• [Task details]: Count the lines in the listing below that contain the string "mong" and reply with the number alone.

----- Entries supplied

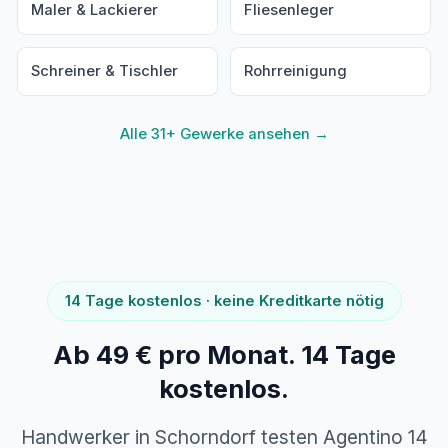
Maler & Lackierer
Fliesenleger
Schreiner & Tischler
Rohrreinigung
Alle 31+ Gewerke ansehen →
14 Tage kostenlos · keine Kreditkarte nötig
Ab 49 € pro Monat. 14 Tage
kostenlos.
Handwerker in Schorndorf testen Agentino 14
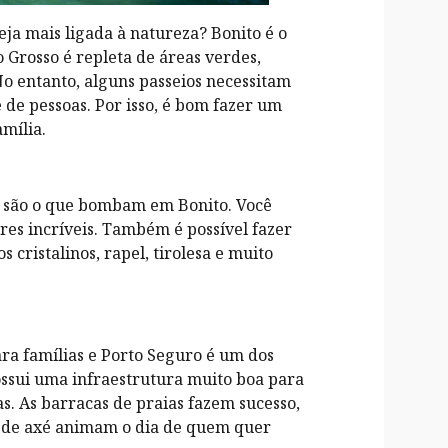
ja mais ligada à natureza? Bonito é o
 Grosso é repleta de áreas verdes,
No entanto, alguns passeios necessitam
 de pessoas. Por isso, é bom fazer um
mília.
o são o que bombam em Bonito. Você
res incríveis. Também é possível fazer
 cristalinos, rapel, tirolesa e muito
ara famílias e Porto Seguro é um dos
ossui uma infraestrutura muito boa para
s. As barracas de praias fazem sucesso,
 de axé animam o dia de quem quer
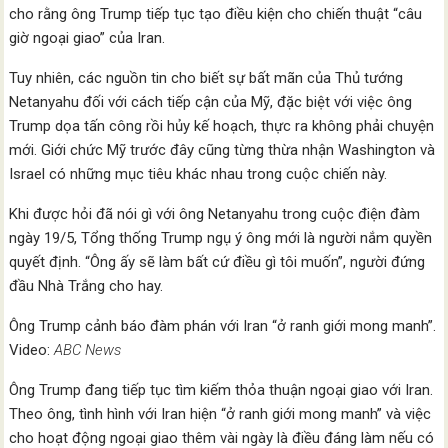
cho rằng ông Trump tiếp tục tạo điều kiện cho chiến thuật “câu
giờ ngoại giao” của Iran.
Tuy nhiên, các nguồn tin cho biết sự bất mãn của Thủ tướng
Netanyahu đối với cách tiếp cận của Mỹ, đặc biệt với việc ông
Trump dọa tấn công rồi hủy kế hoạch, thực ra không phải chuyện
mới. Giới chức Mỹ trước đây cũng từng thừa nhận Washington và
Israel có những mục tiêu khác nhau trong cuộc chiến này.
Khi được hỏi đã nói gì với ông Netanyahu trong cuộc điện đàm
ngày 19/5, Tổng thống Trump ngụ ý ông mới là người nắm quyền
quyết định. “Ông ấy sẽ làm bất cứ điều gì tôi muốn”, người đứng
đầu Nhà Trắng cho hay.
Ông Trump cảnh báo đàm phán với Iran “ở ranh giới mong manh”.
Video:
ABC News
Ông Trump đang tiếp tục tìm kiếm thỏa thuận ngoại giao với Iran.
Theo ông, tình hình với Iran hiện “ở ranh giới mong manh” và việc
cho hoạt động ngoại giao thêm vài ngày là điều đáng làm nếu có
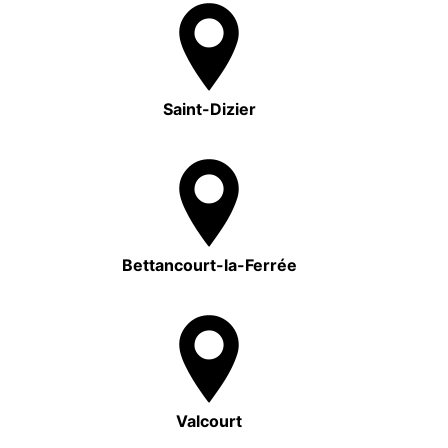
Saint-Dizier
Bettancourt-la-Ferrée
Valcourt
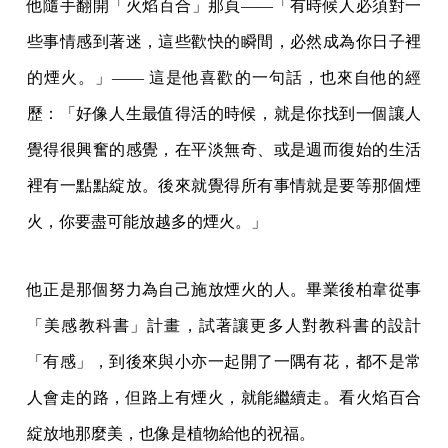
他隨手翻開「火焰百合」那頁——「有時候人必須對一
些事情感到著迷，這些歡快的瞬間，必然成為你日子裡
的煙火。」—— 這是他喜歡的一句話，也來自他的經
歷：「好像人生最值得活的時候，就是你找到一個讓人
覺得很興奮的感覺，在平淡無奇、或是週而復始的生活
裡有一點點綻放。後來就覺得所有事情就是要等那個煙
火，你要盡可能放越多的煙火。」
他正是那個努力為自己施放煙火的人。畢業後柏韋從事
「美感教科書」計畫，試著讓更多人對教科書的設計
「有感」，到後來與小亦一起開了一隅有花，都不是常
人會走的路，但路上有煙火，就能繼續走。看火焰百合
綻放地那麼美，也像是植物給他的祝福。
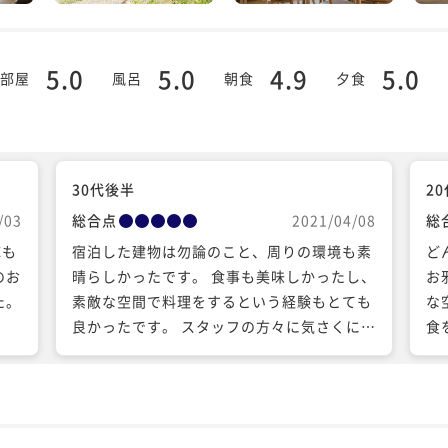
5.0
5.0
4.9
5.0
部屋
風呂
朝食
夕食
30代後半
2
/03
総合点
2021/04/08
総
応も
宿泊した建物は勿論のこと、周りの環境も素
ど
のお
晴らしかったです。 食事も美味しかったし、
お
た。
素敵な空間で料理をするという経験もとても
な
良かったです。 スタッフの方々に気さくに接
食
していただき心地よく過ごせました。看板犬
て
もっちゃん、すごく可愛くて癒されました。
イ
ありがとうございました！
で
た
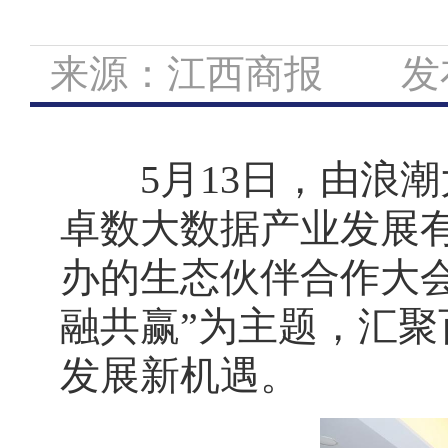
来源：江西商报 发布日期
5月13日，由浪潮
卓数大数据产业发展有
办的生态伙伴合作大会
融共赢”为主题，汇
发展新机遇。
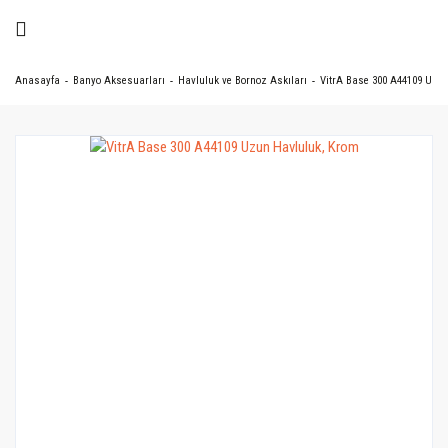
Anasayfa
Banyo Aksesuarları
Havluluk ve Bornoz Askıları
VitrA Base 300 A44109 Uzu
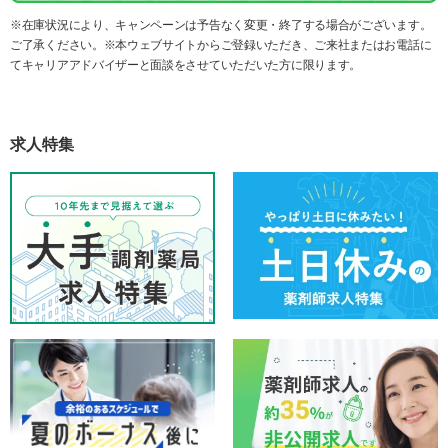
※在庫状況により、キャンペーンは予告なく変更・終了する場合がございます。
ご了承ください。※本ウェブサイトからご登録いただき、ご来社またはお電話に
てキャリアアドバイザーと面談をさせていただいた方に限ります。
求人特集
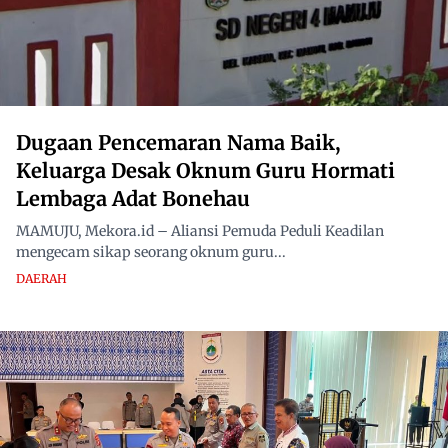
Dugaan Pencemaran Nama Baik,
Keluarga Desak Oknum Guru Hormati
Lembaga Adat Bonehau
MAMUJU, Mekora.id – Aliansi Pemuda Peduli Keadilan
mengecam sikap seorang oknum guru...
DAERAH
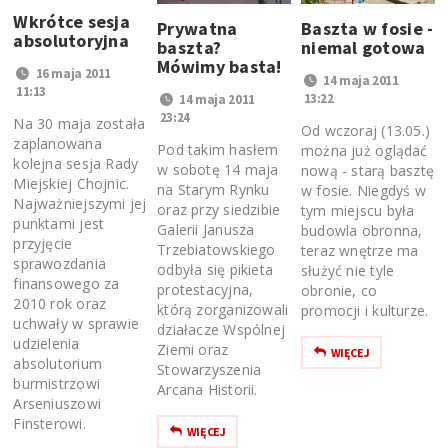
Wkrótce sesja
Prywatna
Baszta w fosie -
absolutoryjna
baszta?
niemal gotowa
Mówimy basta!
16 maja 2011
14 maja 2011
11:13
13:22
14 maja 2011
23:24
Na 30 maja została
Od wczoraj (13.05.)
zaplanowana
Pod takim hasłem
można już oglądać
kolejna sesja Rady
w sobotę 14 maja
nową - starą basztę
Miejskiej Chojnic.
na Starym Rynku
w fosie. Niegdyś w
Najważniejszymi jej
oraz przy siedzibie
tym miejscu była
punktami jest
Galerii Janusza
budowla obronna,
przyjęcie
Trzebiatowskiego
teraz wnętrze ma
sprawozdania
odbyła się pikieta
służyć nie tyle
finansowego za
protestacyjna,
obronie, co
2010 rok oraz
którą zorganizowali
promocji i kulturze.
uchwały w sprawie
działacze Wspólnej
udzielenia
Ziemi oraz
WIĘCEJ
absolutorium
Stowarzyszenia
burmistrzowi
Arcana Historii.
Arseniuszowi
Finsterowi.
WIĘCEJ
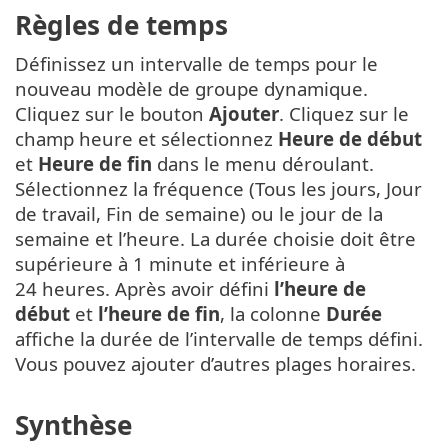
Règles de temps
Définissez un intervalle de temps pour le
nouveau modèle de groupe dynamique.
Cliquez sur le bouton
Ajouter
. Cliquez sur le
champ heure et sélectionnez
Heure de début
et
Heure de fin
dans le menu déroulant.
Sélectionnez la fréquence (Tous les jours, Jour
de travail, Fin de semaine) ou le jour de la
semaine et l’heure. La durée choisie doit être
supérieure à 1 minute et inférieure à
24 heures. Après avoir défini
l’heure de
début
et
l’heure de fin
, la colonne
Durée
affiche la durée de l’intervalle de temps défini.
Vous pouvez ajouter d’autres plages horaires.
Synthèse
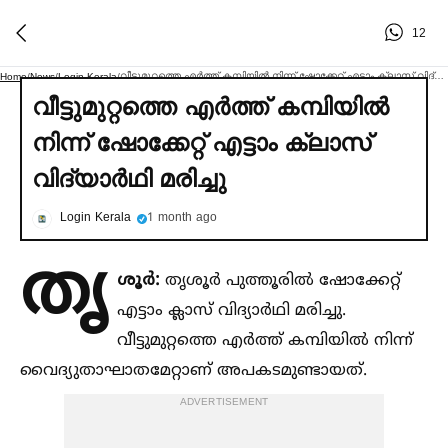
12
വീട്ടുമുറ്റത്തെ എര്‍ത്ത് കമ്പിയില്‍ നിന്ന് ഷോക്കേറ്റ് എട്ടാം ക്ലാസ് വിദ്യാര്‍ഥി മരിച്ചു
Home
/
News
/
Login Kerala
/
വീട്ടുമുറ്റത്തെ എര്‍ത്ത് കമ്പിയില്‍
നിന്ന് ഷോക്കേറ്റ് എട്ടാം ക്ലാസ്
വിദ്യാര്‍ഥി മരിച്ചു
Login Kerala
1 month ago
തൃ
ശൂർ:
തൃശൂർ പുത്തൂരില്‍ ഷോക്കേറ്റ്
എട്ടാം ക്ലാസ് വിദ്യാർഥി മരിച്ചു.
വീട്ടുമുറ്റത്തെ എർത്ത് കമ്പിയില്‍ നിന്ന്
വൈദ്യുതാഘാതമേറ്റാണ് അപകടമുണ്ടായത്.
ADVERTISEMENT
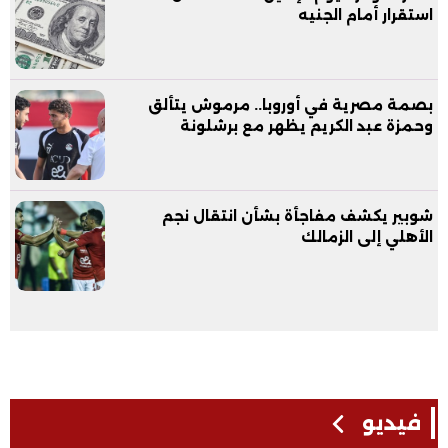
استقرار أمام الجنيه
بصمة مصرية في أوروبا.. مرموش يتألق
وحمزة عبد الكريم يظهر مع برشلونة
شوبير يكشف مفاجأة بشأن انتقال نجم
الأهلي إلى الزمالك
فيديو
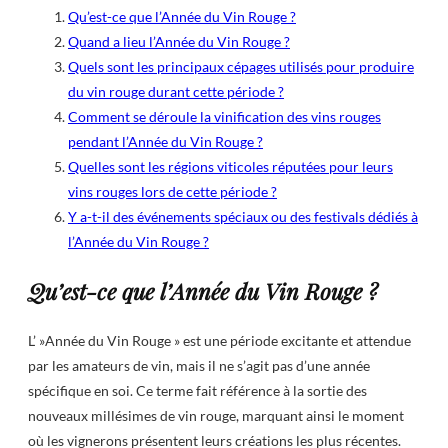
Qu’est-ce que l’Année du Vin Rouge ?
Quand a lieu l’Année du Vin Rouge ?
Quels sont les principaux cépages utilisés pour produire
du vin rouge durant cette période ?
Comment se déroule la vinification des vins rouges
pendant l’Année du Vin Rouge ?
Quelles sont les régions viticoles réputées pour leurs
vins rouges lors de cette période ?
Y a-t-il des événements spéciaux ou des festivals dédiés à
l’Année du Vin Rouge ?
Qu’est-ce que l’Année du Vin Rouge ?
L’ »Année du Vin Rouge » est une période excitante et attendue
par les amateurs de vin, mais il ne s’agit pas d’une année
spécifique en soi. Ce terme fait référence à la sortie des
nouveaux millésimes de vin rouge, marquant ainsi le moment
où les vignerons présentent leurs créations les plus récentes.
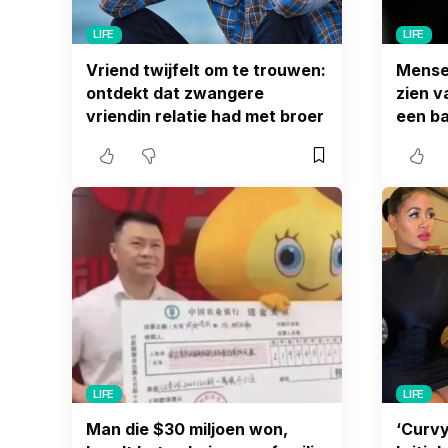
LIFE
LIFE
Vriend twijfelt om te trouwen:
Mensen
ontdekt dat zwangere
zien v
vriendin relatie had met broer
een ba
LIFE
LIFE
Man die $30 miljoen won,
‘Curvy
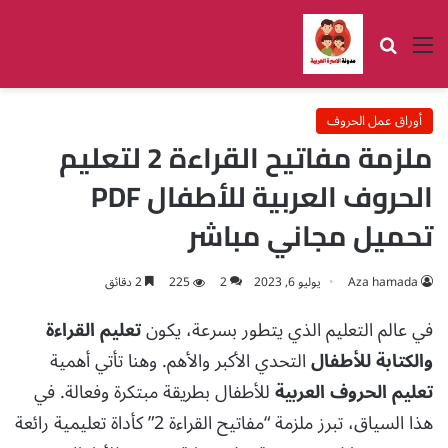
القائمة
بحث عن
أوراق عمل الحروف
ملزمة مفاتيح القراءة 2 لتعليم
الحروف العربية للأطفال PDF
تحميل مجاني مباشر
Aza hamada
يوليو 6, 2023
2
225
2 دقائق
في عالم التعليم الذي يتطور بسرعة، يكون
تعليم القراءة
والكتابة للأطفال
التحدي الأكبر والأهم. وهنا تأتي أهمية
تعليم الحروف العربية
للأطفال بطريقة مبتكرة وفعالة. في
هذا السياق، تبرز ملزمة “مفاتيح القراءة 2” كأداة تعليمية رائعة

----------

• [Exercise solution]: 2